Hello! I'm ingesting two "Account" tables from 2 different countries from 2 different Salesforce instances. I'm joining them together on an ID key.
A number of columns are supposed to match their records because Salesforce is supposed to synchronise them on their system.
I have built a data flow that filters the joined account table on the columns that do not equal each other (i.e. column1 != column2 OR column3 != column4 OR etc.).
Now, I am currently writing the results into a sink "tracking file" , but I would like this data flow to run daily. At the moment it will overwrite this data file each time and it's possible the previous days' mismatch has been fixed already. I however want to track how often this data quality issue arises.
My question therefore: How do I append new rows to my tracking file when there is a new record with a mismatch and keep the previous cases there was a mismatch (even if it isn't an issue anymore)?

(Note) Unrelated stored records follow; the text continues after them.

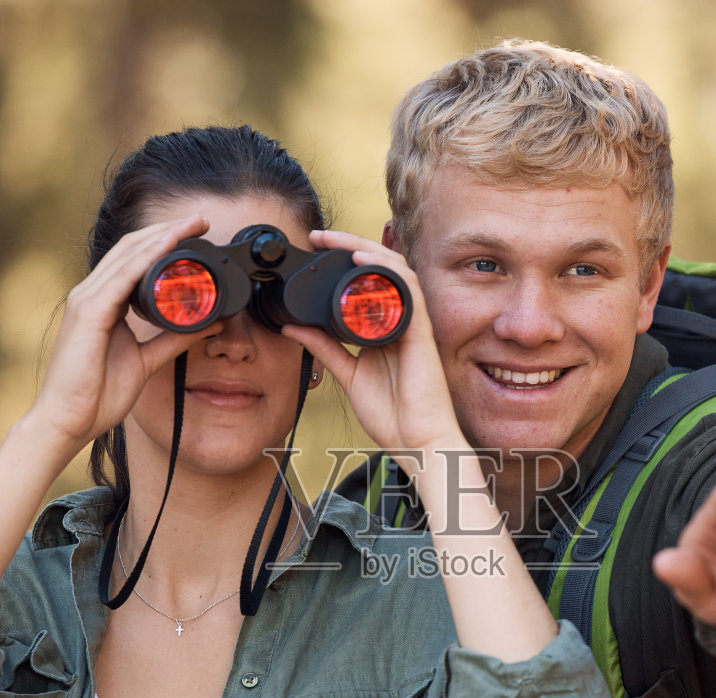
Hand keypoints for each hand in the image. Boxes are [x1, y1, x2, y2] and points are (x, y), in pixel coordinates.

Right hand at [26, 215, 219, 453]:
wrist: (68, 420)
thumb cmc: (96, 394)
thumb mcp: (145, 361)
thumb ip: (172, 340)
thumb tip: (206, 324)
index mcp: (102, 303)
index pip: (133, 259)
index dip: (163, 241)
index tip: (194, 233)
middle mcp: (91, 294)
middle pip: (130, 248)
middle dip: (166, 230)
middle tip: (200, 219)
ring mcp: (86, 300)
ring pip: (127, 256)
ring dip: (161, 237)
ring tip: (190, 225)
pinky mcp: (88, 313)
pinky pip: (121, 279)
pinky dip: (146, 259)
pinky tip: (167, 247)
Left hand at [279, 230, 467, 459]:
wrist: (417, 442)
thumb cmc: (393, 415)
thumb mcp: (348, 375)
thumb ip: (324, 349)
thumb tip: (294, 328)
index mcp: (384, 328)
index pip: (367, 281)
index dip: (343, 259)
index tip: (315, 249)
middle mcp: (400, 320)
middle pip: (381, 267)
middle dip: (350, 244)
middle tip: (320, 236)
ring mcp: (412, 323)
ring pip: (395, 270)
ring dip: (366, 248)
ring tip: (338, 240)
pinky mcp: (421, 332)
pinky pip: (408, 290)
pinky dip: (387, 270)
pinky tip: (365, 259)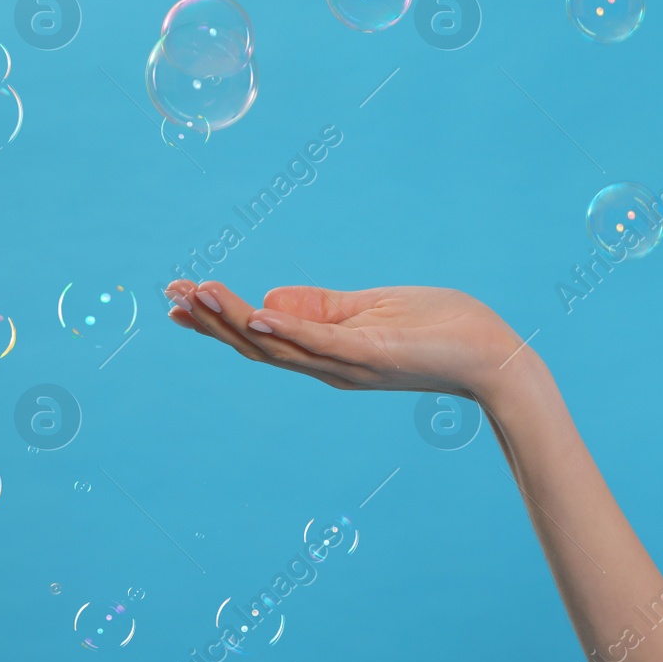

I'm thinking parameterise the writing to sink to a new file each time it runs, build another data flow that creates a union of an existing tracking file and each new days' file, write to existing tracking file to update.
Is there a better way? Perhaps the filter on "not equal" columns in records is not the right way? Another thought was to use a Lookup function, but the overwriting in sink function persists.
Thanks in advance!
P.S. Using ADF2, Salesforce linked service, and Data Lake Storage Gen2.